### TEXT BLOCK
Picking out the good stuff

The OCEANS and ELVIS subsystems generate abundant data that has to be transmitted back to Earth. Given that the data transmission rates out in space are worse than dial-up internet from the 80s, that won’t be easy. In fact, only an astonishing 0.0001% of the data OWLS will collect can be transmitted.

“That’s like taking the entire Hitchhiker’s Guide to the Galaxy and condensing it into a single tweet,” said Mark Wronkiewicz. He led on-board science autonomy development for OWLS, and that’s how OWLS will solve its data problem.

OWLS can compress data by 3-4 orders of magnitude and prioritize them for transmission in order of importance. (https://www.jpl.nasa.gov/go/owls/onboard-science-autonomy)

How? The algorithms written for the science autonomy program sieve all of the data collected per minute for the best and most interesting data. OWLS then transmits only those most important pieces back to the science team here on Earth.

The algorithms are the product of weeks of meetings between the science teams and the autonomy team. The scientists defined what the most crucial bits of data are and the programmers of autonomy team built software that can find and extract those biosignatures.

For example, the algorithms might look through the information produced by a mass spectrometer on OWLS, whose data looks like jagged peaks. The program finds the peaks in this raw data and makes cutouts, leaving behind the less interesting data. It can even put together statistics about the properties of each peak in the data. These peaks become a chemical fingerprint that the scientists can then use.

### DATASET SECTION
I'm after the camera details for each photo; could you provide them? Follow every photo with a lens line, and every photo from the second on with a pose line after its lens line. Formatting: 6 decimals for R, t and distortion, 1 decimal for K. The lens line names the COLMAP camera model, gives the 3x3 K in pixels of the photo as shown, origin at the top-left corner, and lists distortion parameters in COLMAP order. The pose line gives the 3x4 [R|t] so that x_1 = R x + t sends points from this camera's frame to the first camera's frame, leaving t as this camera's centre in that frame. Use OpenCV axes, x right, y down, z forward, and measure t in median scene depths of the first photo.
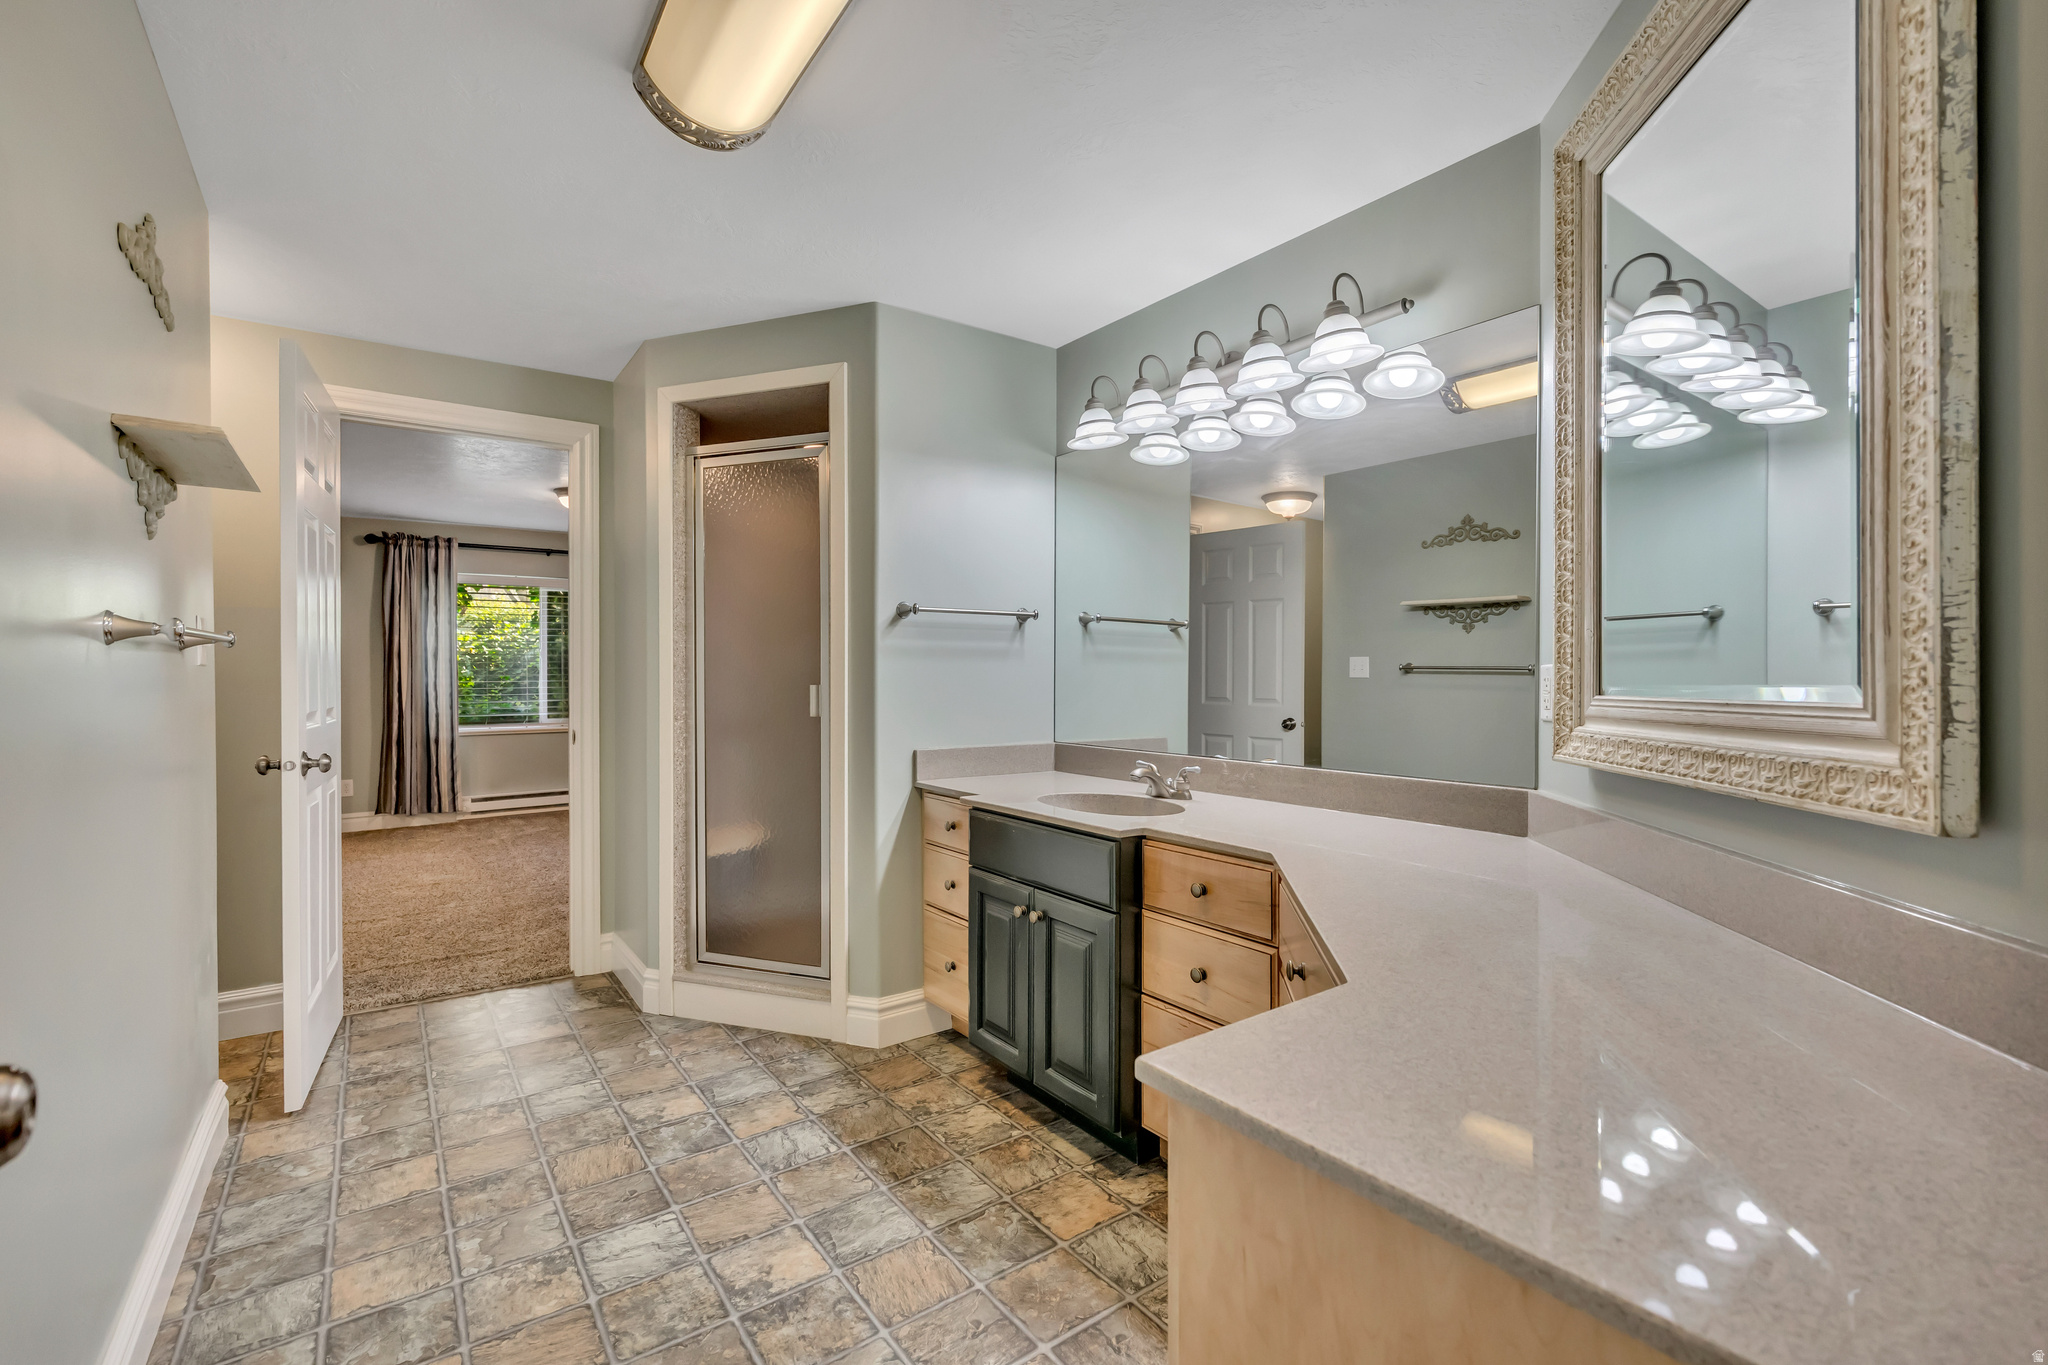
lens RADIAL K [[895.1, 0, 1027.7], [0, 895.1, 680.1], [0, 0, 1]] dist [-0.003690, -0.000085]
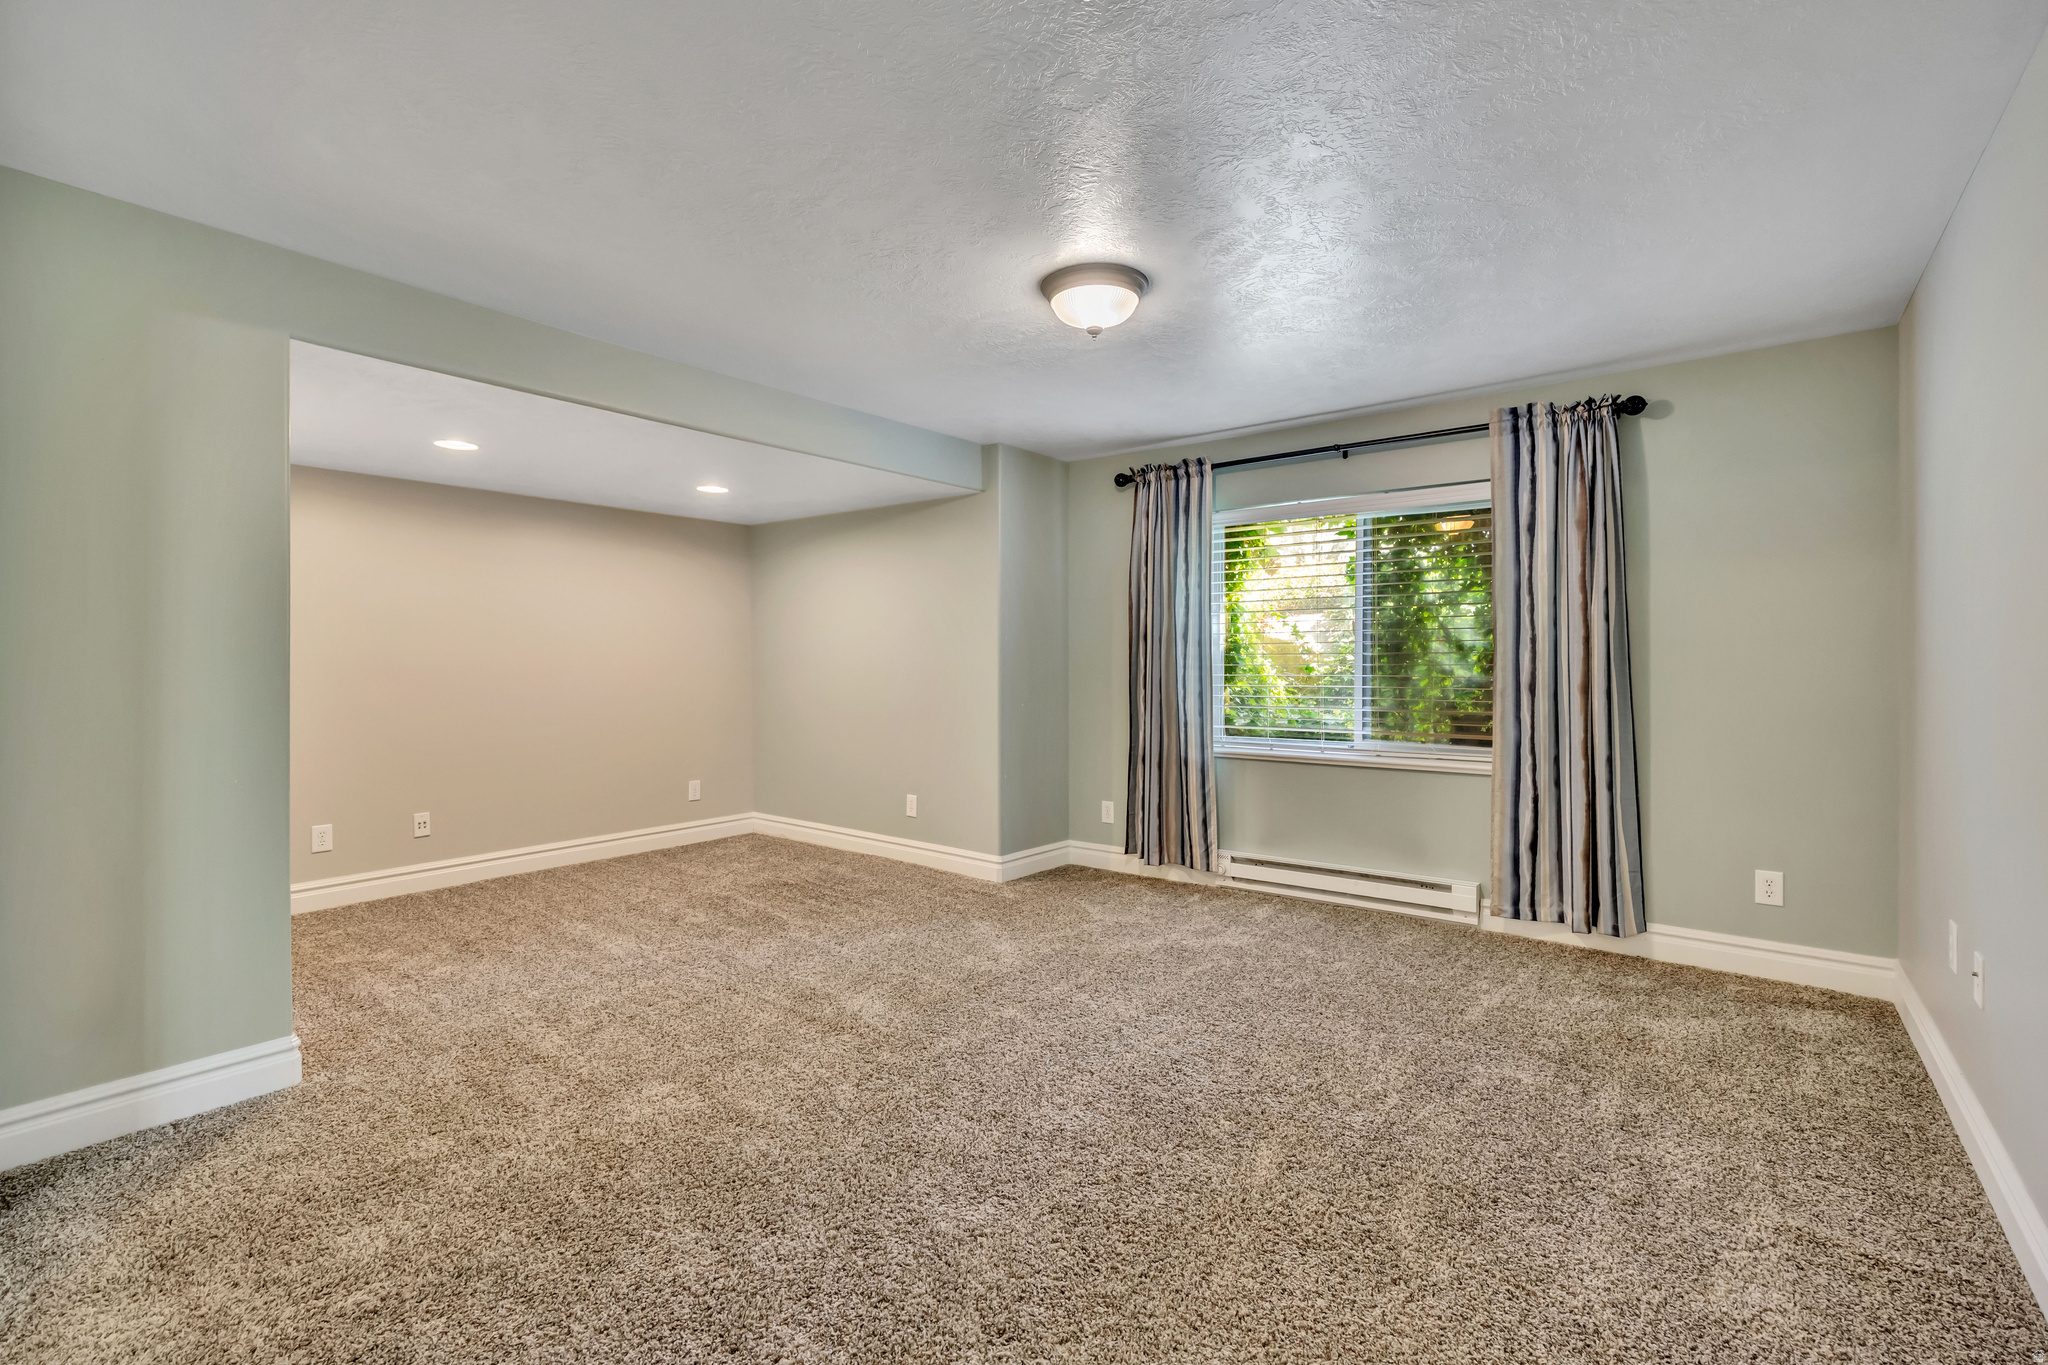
lens RADIAL K [[895.1, 0, 1024.8], [0, 895.1, 666.2], [0, 0, 1]] dist [-0.003690, -0.000085]
pose [[0.273308, 0.000741, -0.961926, -0.042933], [-0.003245, 0.999995, -0.000151, -0.003858], [0.961921, 0.003163, 0.273309, 0.694689]]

### PROMPT 1
Translate this sentence from the OWLS text into Spanish: "OWLS then transmits only those most important pieces back to the science team here on Earth."
### PROMPT 2
Switch "science team" to "research team" in the OWLS text, and write the passage out again, beginning at the words "How? The algorithms" and stopping after "here on Earth.".
The listing plays no part in this work.

### RESPONSE 1
Luego, OWLS transmite solo esos fragmentos más importantes de vuelta al equipo científico aquí en la Tierra.

### RESPONSE 2
How? The algorithms written for the science autonomy program sieve all of the data collected per minute for the best and most interesting data. OWLS then transmits only those most important pieces back to the research team here on Earth.